The role of Distributed Ledger Technology in the Financial Services future:

Blockchain / Distributed Ledger Technology role in Financial Services future:

 

My interest in blockchain and distributed ledger technology, or ‘DLT’, began at a time when DLT was either a term never used or one that I never came across. So, just to clarify the difference, rather like a hoover is just one type of vacuum cleaner, or a petrol engine is just one type of engine, so too is a blockchain just one type of DLT.

 

The advances in newer blockchain and Distributed Ledger Technologies in recent years to answer many of the justified concerns around earlier blockchain capabilities has seen the types of DLT offerings move away from inefficient blockchains and into infinitely more efficient, scalable and future proof solutions that exceed the technical requirements of incumbent technologies in enterprise solutions.

 

There is no logic to comparing the role, purpose and reason behind the original blockchain in action, to very many of the current enterprise DLT solutions that are so polar removed from what blockchain originally was and in some cases still is. They bear zero comparison. There is added confusion in this regard when proponents of such blockchains of restrictive scalability and performance insist on putting them forward as an enterprise solution, when the truth is they can’t scale!

 

People actively involved in the financial service industry are well aware of the many inefficiencies they labour under the burden of: archaic systems interwoven with a plethora of newer systems, rapidly growing volumes of regulation and therefore ever-increasing reporting plus excessive friction and inefficiency in settlements are examples of this.

 

It makes absolute sense therefore, that financial services industry professionals are the people best served to answer as to how a radical fast progressing new technology like DLT can be utilised to effect change in how things are done in financial services.

 

How can an elaborate record keeper (ledger) effect so much change, I hear the confused cry? The answers are already in the public domain. A DLT is at its heart a triple ledger audit trail. Embracing automated triple accounting ledgers with the correct integration of existing technologies such as cloud storage, IoT devices, AI and / or Machine learning along with the appropriate web interface can cause major disruption in many traditional areas of the financial services industry.

 

Simply and very broadly put, any solution that is able to replace the need for third parties to audit, verify and maybe store transactional data with an automated series of technological processes that can be undisputedly verified as having happened and at what precise times they happened, is a solution that can remove entire swathes of inefficiency from the financial services industry.

 

One great example of a problem that would be eliminated with the appropriate use of an enterprise efficient DLT based platform is the Dole Foods case in the U.S.A. In 2013, they were acquired for $1.2 Billion.
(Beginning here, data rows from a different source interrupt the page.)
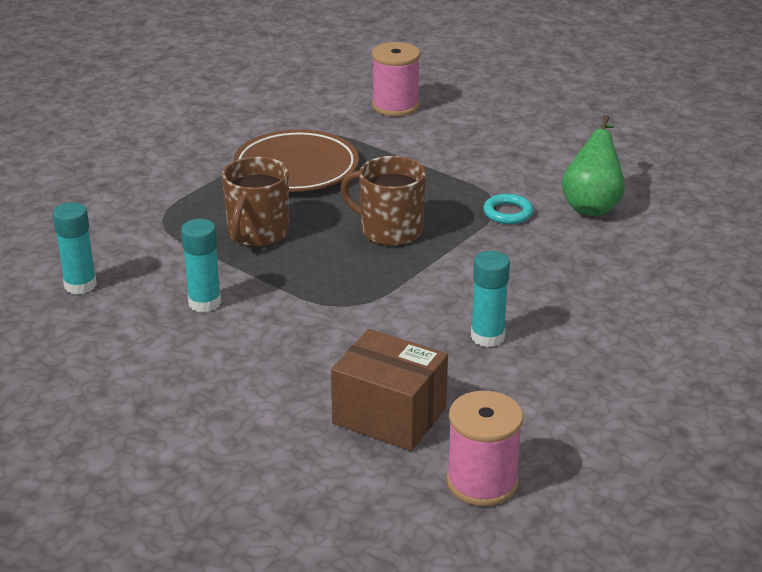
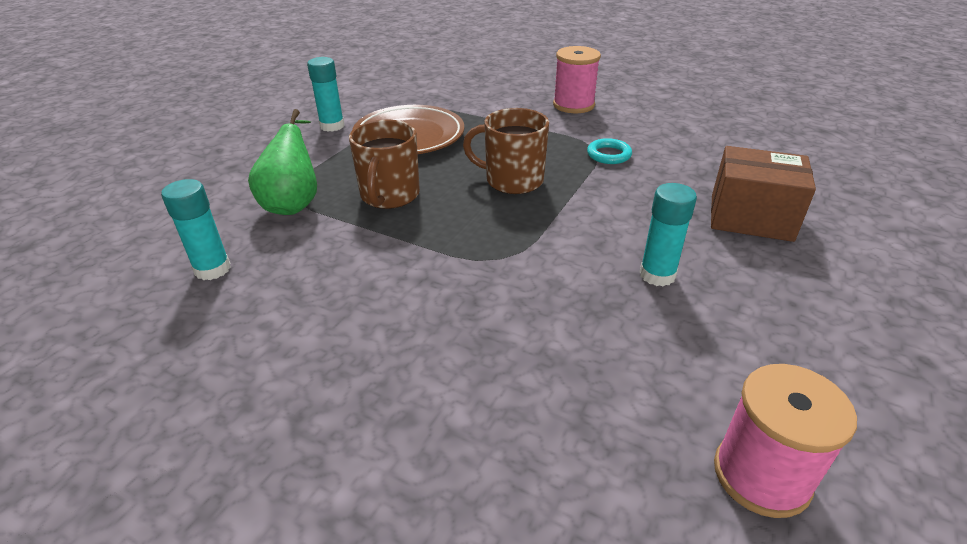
camera: 10 degrees left, 5 degrees up
(204, 303) = (351, 273): turquoise glue stick -> turquoise glue stick (332, 126)
(389, 416) = (602, 389): brown box -> brown box (750, 217)
(395, 106) = (475, 84): pink spool -> pink spool (573, 105)
(592, 205) = (675, 142): green pear -> green pear (294, 203)

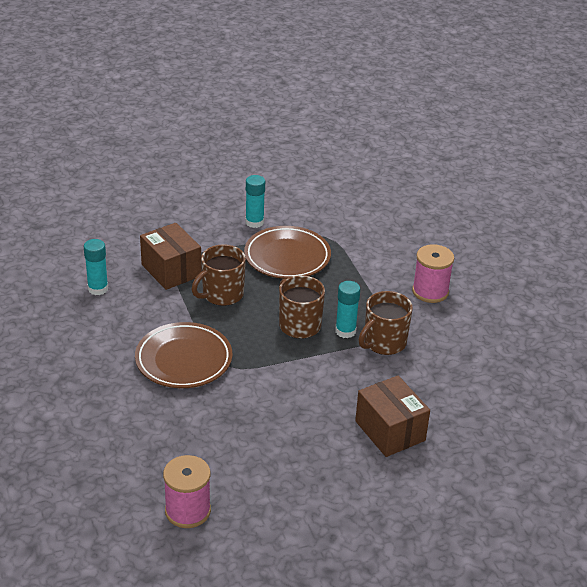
camera: 40 degrees right, 0 degrees up
(294, 203) = (171, 270): green pear -> brown box
(445, 282) = (184, 360): none -> brown plate
(609, 155) = (384, 343): turquoise ring -> brown mug
(657, 275) = (283, 422): turquoise glue stick -> turquoise glue stick (345, 331)

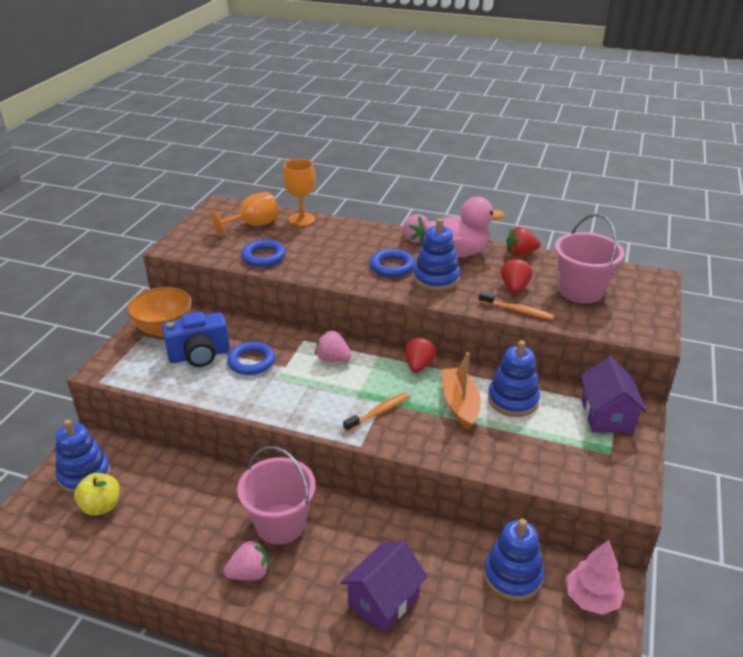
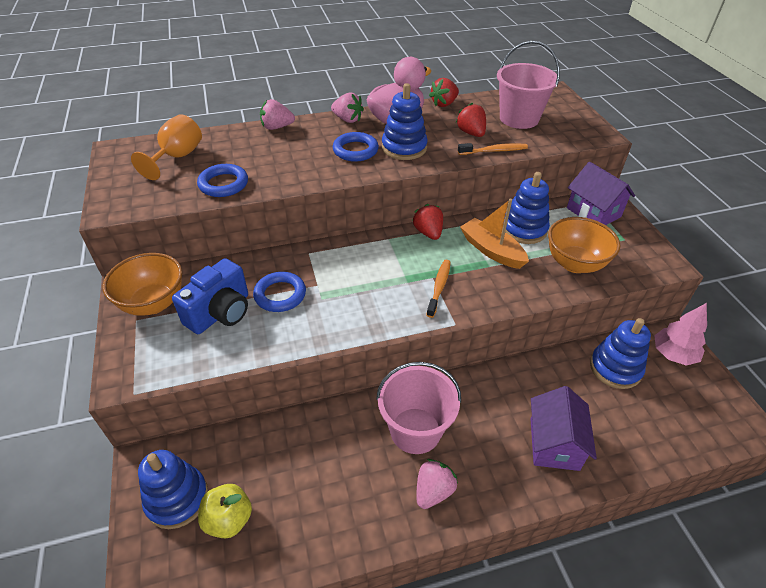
camera: 35 degrees left, 10 degrees up
(301, 219) = (222, 135): orange goblet -> none
(333, 359) = (352, 258): pink strawberry -> pink strawberry (277, 127)
(529, 450) = (575, 264): none -> orange bowl

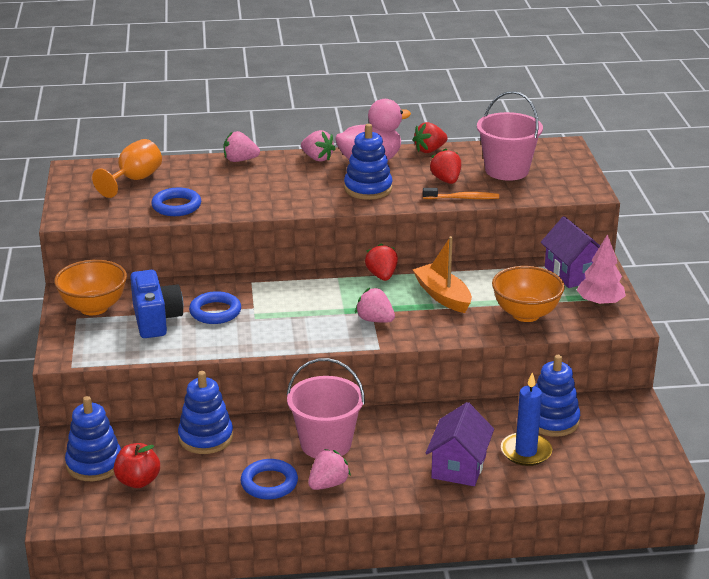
camera: 10 degrees right, 15 degrees down
(220, 313) = (156, 320): blue camera -> blue camera turned 60 degrees counterclockwise
(229, 519) = (138, 481): yellow apple -> red apple
(355, 150) = (316, 187): blue ring -> blue ring (269, 483)
(439, 287) = (375, 320): orange toothbrush -> pink strawberry
(524, 229) = (486, 281): blue stacking toy -> blue stacking toy (206, 437)
(608, 413) = (526, 452): none -> blue candle
(673, 354) = (622, 416): pink tree -> pink tree (600, 303)

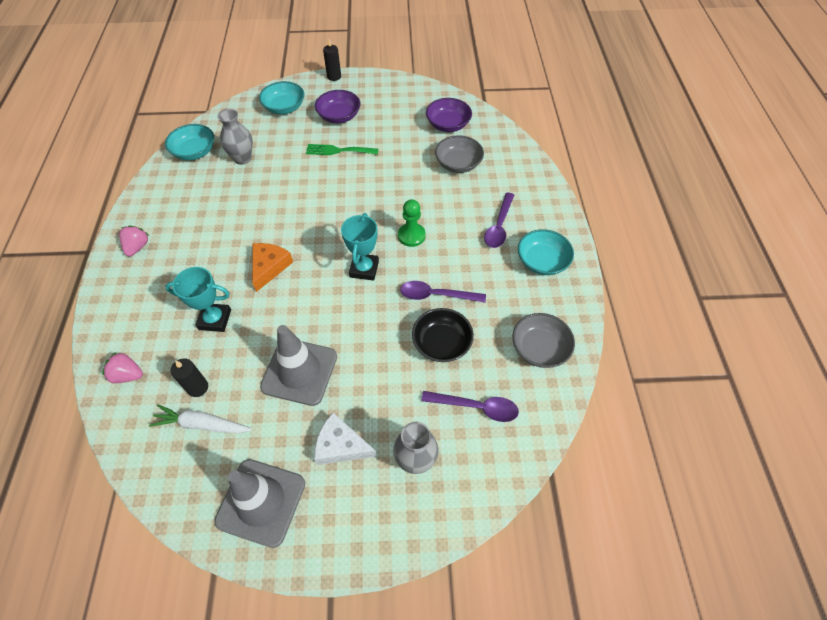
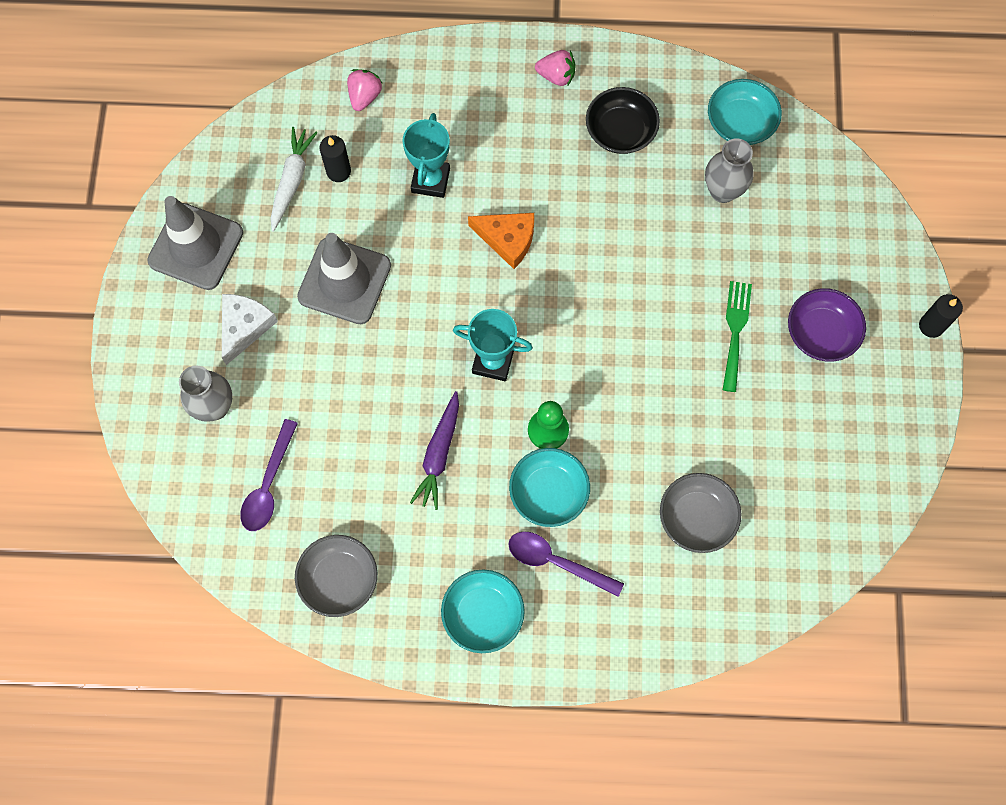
camera: 95 degrees right, 15 degrees up
(284, 107) = (845, 246): turquoise bowl -> turquoise bowl (548, 492)
(436, 295) = (439, 454): purple spoon -> purple carrot
(441, 343) = (362, 453): black bowl -> black bowl (620, 131)
(448, 124) = (795, 513): purple bowl -> none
In the settlement, 4,662 entities claimed 49,164,415 shares at $2.74 per share.

Turns out that caused 12,370,657 problems: Dole had only 36,793,758 shares outstanding!

 

Considerable time was consumed in establishing the cause, investigating the reasons and huge legal costs were incurred in the 4 years before a case was settled in this regard.

 

A DLT solution to the complexities in share trading not only alleviates those “back office” problems but also brings further solutions in that the technology allows for fractionalising equity and other “real-world” assets, so they can be represented digitally and thereby issued and distributed in a direct, cheaper way, with the technology ensuring the regulatory requirements are upheld.

 

One clear example of this is an REIT named Elevated Returns. They were considering a move to create an IPO of the luxurious St. Regis Aspen resort. The figures proposed were to raise $ 33.5 Million for 49% equity. Instead, they decided to test how a Real Estate Security Token offering might work. They succeeded in dramatic fashion by selling $ 18 Million of security tokens in less than 60 days in exchange for only 18.7% equity dilution. Pro rata, this is a saving of $5.7 Million for that 18.7% versus the IPO route and whilst also saving substantial fees in not carrying out an IPO.

 

Elevated Returns recently released a press statement stating they were preparing over $ 1 Billion worth of their performing property portfolio for a series of further STO issuances. One key benefit of them doing so is that even with the STO sale being restricted to accredited investors, the fact that they could fractionalise the equity to $1 in exchange for 1 equity token and set the minimum buy in at $10,000, they were hence able to reach a far wider demographic of buyers, but with almost no on-boarding cost that would normally be linked with such share issuances.

 

There are examples of this process across many asset classes and industries as just one way in which DLT can cause change in the Financial Services industry across the globe. The fact it is happening suggests that the industry itself needs to be aware and has a job to do in educating itself by doing the right research and asking the correct probing questions around DLT and the appropriate applications of this to their needs.